Outsourcing travel management to a travel management company is nothing new, but recent developments have taken the idea to a different level as firms including BAE Systems, ICG Commerce and IBM seek to apply business process outsourcing to travel management.
It's debatable whether the concept represents a long-term trend or fizzling fad, but either way, quite a few firms are trying to get in on it. The latest is travel management company BCD Travel's newly re-branded consulting arm, Advito, which claimed that overall business process outsourcing demand is rising 10 to 20 percent annually. Advito called travel management a "reasonable candidate" for outsourcing.
Although outsourcing may offer a healthy business opportunity, particularly as procurement's influence in travel management grows, travel managers who are not keen on the idea still represent a significant portion of Advito's and BCD's client bases. But Advito officials said employment trends and procurement goals are difficult to deny.
"Among some of the small or mid-market accounts we have talked to, procurement, and companies in general, are loading managers up with other responsibilities, so now you're seeing them get food services or other business services like facilities management," said Advito general manager Mary Ellen George. "In some cases, when we talk about outsourcing, their eyes light up because they keep getting more responsibilities. That's happening more and more in Corporate America."
Although George referred to small and mid-market accounts, it is clearly the larger firms where the potential return on investment is greatest. She said the "ideal profile" in the United States is a company that spends more than $10 million on air travel. In Europe, the threshold is €3 million. In one example, Advito suggested a very large organization with 15 travel managers could operate with one or two travel subject matter experts.
Advito's approach is somewhat unique relative to the big BPO providers in that it will take travel-only business. Officials with ICG Commerce and IBM said they mainly offer travel if it is part of a larger outsourced procurement program.
"They're coming to us because travel is not a core competency," said ICG Commerce travel category manager Mike Lynch. "When we're brought in, a lot of companies don't have someone who is the designated travel manager. It could be someone who had a part-time role in travel management as part of procurement, so outsourcing frees them up to be more strategic."
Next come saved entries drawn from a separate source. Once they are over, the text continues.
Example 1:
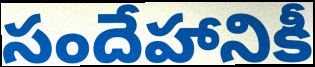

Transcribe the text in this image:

సందేహానికీ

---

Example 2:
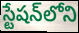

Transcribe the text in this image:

స్టేషన్‌లోని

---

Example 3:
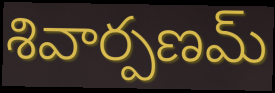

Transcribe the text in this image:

శివార్పణమ్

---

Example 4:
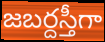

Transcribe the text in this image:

జబర్దస్తీగా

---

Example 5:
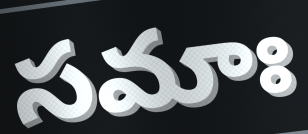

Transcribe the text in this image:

సమాః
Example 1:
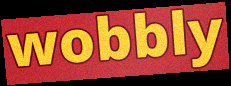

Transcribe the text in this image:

wobbly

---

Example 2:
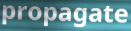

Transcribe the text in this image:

propagate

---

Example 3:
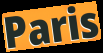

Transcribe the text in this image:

Paris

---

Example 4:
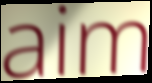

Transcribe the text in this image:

aim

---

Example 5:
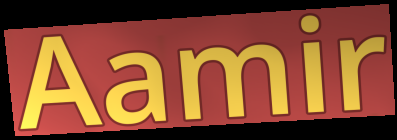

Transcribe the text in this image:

Aamir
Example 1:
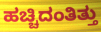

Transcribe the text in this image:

ಹಚ್ಚಿದಂತಿತ್ತು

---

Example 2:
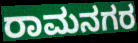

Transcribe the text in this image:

ರಾಮನಗರ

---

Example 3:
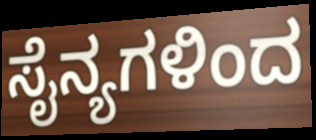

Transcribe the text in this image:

ಸೈನ್ಯಗಳಿಂದ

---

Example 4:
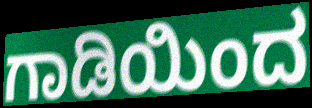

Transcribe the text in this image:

ಗಾಡಿಯಿಂದ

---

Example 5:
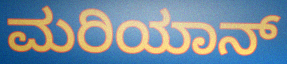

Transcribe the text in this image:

ಮರಿಯಾನ್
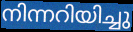
നിന്നറിയിച്ചു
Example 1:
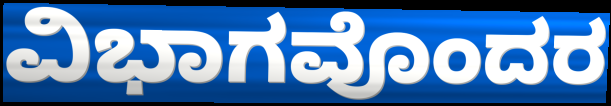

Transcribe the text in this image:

ವಿಭಾಗವೊಂದರ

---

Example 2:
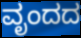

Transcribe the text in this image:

ವೃಂದದ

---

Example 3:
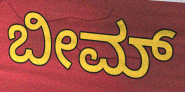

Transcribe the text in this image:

ಬೀಮ್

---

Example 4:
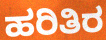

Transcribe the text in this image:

ಹರಿತಿರ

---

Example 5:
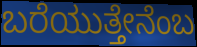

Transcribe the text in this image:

ಬರೆಯುತ್ತೇನೆಂಬ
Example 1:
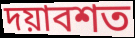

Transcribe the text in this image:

দয়াবশত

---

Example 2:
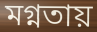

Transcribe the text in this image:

Lynch said nearly one-third of clients using travel services had outsourced program management. In the Netherlands, said one official, nearly one-quarter of Advito's revenues come from outsourcing. Advito described travel management outsourcing as a "booming" and "big, emerging trend," but others were not so sure.
"I think the peak of outsourcing has been reached and now a number of corporations are in-sourcing things again," said CMM Consulting's Cathrine Lundberg. Although she agreed that many corporations are limiting resources for travel managers and may be deciding that travel is not a core business, Lundberg argued that such "tricky issues" as traveler health, safety and productivity should be managed internally.
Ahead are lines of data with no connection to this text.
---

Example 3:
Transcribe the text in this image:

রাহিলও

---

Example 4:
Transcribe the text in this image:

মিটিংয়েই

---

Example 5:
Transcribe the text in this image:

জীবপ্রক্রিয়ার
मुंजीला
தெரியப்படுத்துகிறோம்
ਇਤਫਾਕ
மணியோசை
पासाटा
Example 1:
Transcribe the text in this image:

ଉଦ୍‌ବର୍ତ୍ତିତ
TCG Consulting's Albert Taras suggested that some TMCs are promoting outsourcing because they are seeking new revenue streams, and Management Alternatives president Carol Ann Salcito described the proverbial jury as "way out."
Certainly, third-party consulting firms that compete with the likes of Advito for travel supplier sourcing clients have their competitive reasons to slam the concept--even though many of them at least temporarily perform the role of travel manager for some clients--but there is also plenty of evidence that some corporations are going in the opposite direction.
"We brought everything in house," said Wal-Mart global travel services director Duane Futch. "We want to manage the entire travel supply chain. You need to capture that. We are taking out TMCs around the world right now, because their costs are too high and we can do it more cheaply by managing it ourselves."